If y'all want some good advice on Talquin, go to the Florida forum on crappie.com. That's were the Talquin crappie masters are. You can talk to pretty much anyone around Lake Talquin Lodge and get some good advice too. They seem to love telling the inexperienced how to do it, and they won't hesitate to tell you exactly where to find the fish. They know you won't catch 'em like they do lol. I get a kick out of chatting with those old guys.


----------



## in the boat (Mar 5, 2010)

Thanks Skiff we'll be going after crappie and bass and will be staying at the lodge. Good report.


----------



## in the boat (Mar 5, 2010)

Yakavelli said:


> If y'all want some good advice on Talquin, go to the Florida forum on crappie.com. That's were the Talquin crappie masters are. You can talk to pretty much anyone around Lake Talquin Lodge and get some good advice too. They seem to love telling the inexperienced how to do it, and they won't hesitate to tell you exactly where to find the fish. They know you won't catch 'em like they do lol. I get a kick out of chatting with those old guys.


Thanks I'll pull that up and check it out.


----------



## skiff89_jr (Apr 1, 2011)

in the boat said:


> Thanks Skiff we'll be going after crappie and bass and will be staying at the lodge. Good report.

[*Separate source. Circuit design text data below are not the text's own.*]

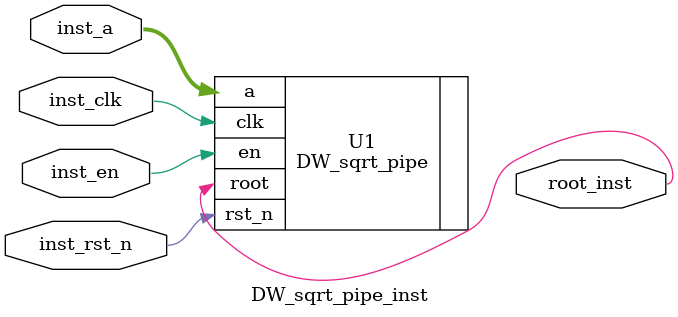
<source format=v>
module DW_sqrt_pipe_inst( inst_clk, inst_rst_n, inst_en, inst_a, root_inst );
  parameter inst_width = 2;
  parameter inst_tc_mode = 0;
  parameter inst_num_stages = 2;
  parameter inst_stall_mode = 1;
  parameter inst_rst_mode = 1;
  parameter inst_op_iso_mode = 0;

  input inst_clk;
  input inst_rst_n;
  input inst_en;
  input [inst_width-1 : 0] inst_a;
  output [(inst_width+1)/2-1 : 0] root_inst;

  // Instance of DW_sqrt_pipe
  DW_sqrt_pipe #(inst_width, inst_tc_mode, inst_num_stages, 
                 inst_stall_mode, inst_rst_mode, inst_op_iso_mode) 
    U1 (.clk(inst_clk),   .rst_n(inst_rst_n),
        .en(inst_en),   .a(inst_a),   .root(root_inst) );
endmodule

</source>
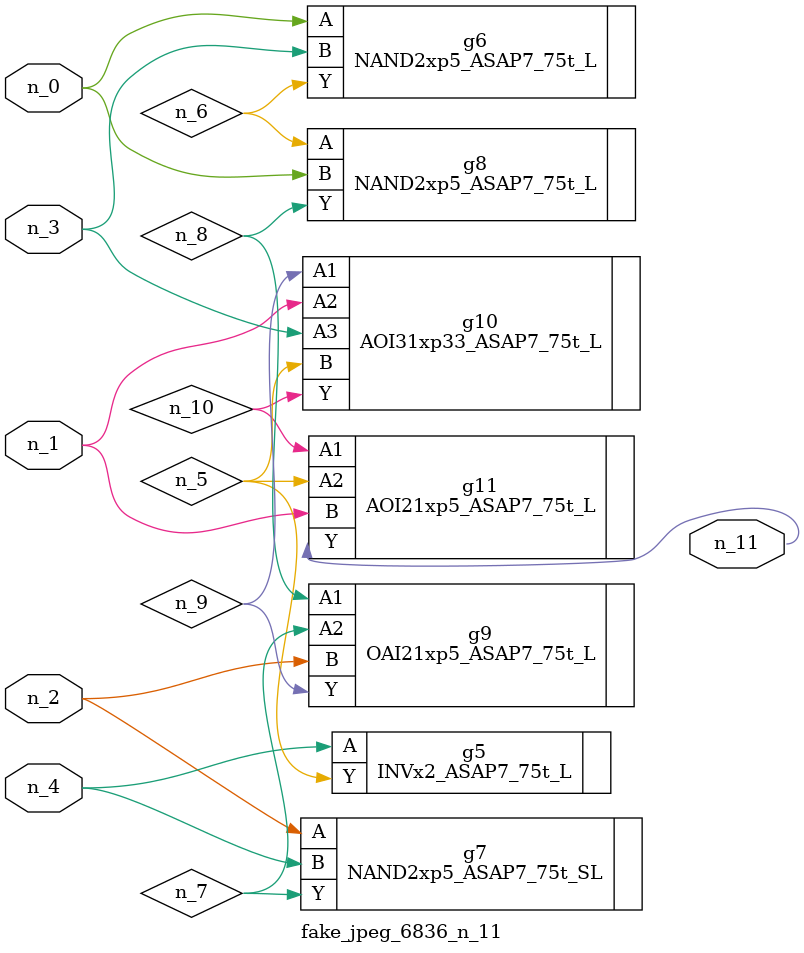
<source format=v>
module fake_jpeg_6836_n_11 (n_3, n_2, n_1, n_0, n_4, n_11);

input n_3;
input n_2;
input n_1;
input n_0;
input n_4;

output n_11;

wire n_10;
wire n_8;
wire n_9;
wire n_6;
wire n_5;
wire n_7;

INVx2_ASAP7_75t_L g5 ( 
.A(n_4),
.Y(n_5)
);

NAND2xp5_ASAP7_75t_L g6 ( 
.A(n_0),
.B(n_3),
.Y(n_6)
);

NAND2xp5_ASAP7_75t_SL g7 ( 
.A(n_2),
.B(n_4),
.Y(n_7)
);

NAND2xp5_ASAP7_75t_L g8 ( 
.A(n_6),
.B(n_0),
.Y(n_8)
);

OAI21xp5_ASAP7_75t_L g9 ( 
.A1(n_8),
.A2(n_7),
.B(n_2),
.Y(n_9)
);

AOI31xp33_ASAP7_75t_L g10 ( 
.A1(n_9),
.A2(n_1),
.A3(n_3),
.B(n_5),
.Y(n_10)
);

AOI21xp5_ASAP7_75t_L g11 ( 
.A1(n_10),
.A2(n_5),
.B(n_1),
.Y(n_11)
);


endmodule
</source>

No problem man. Keep us posted on how the trip turned out. I'll be over there soon. :thumbsup: Just waiting for that magic word :thumbup:


----------



## in the boat (Mar 5, 2010)

Today the water level at Talquin was dropping and as of this evening was very low. The gates at the dam were open all day. Main channel is very muddy but creeks aren't to bad. Only fished a little this afternoon but numbers weren't high for anyone I talked with. Hopefully things will be better tomorrow .


----------



## GatorBane (Jan 11, 2010)

Last week too much water. This week not enough. Hang in there your luck is bound to change.


----------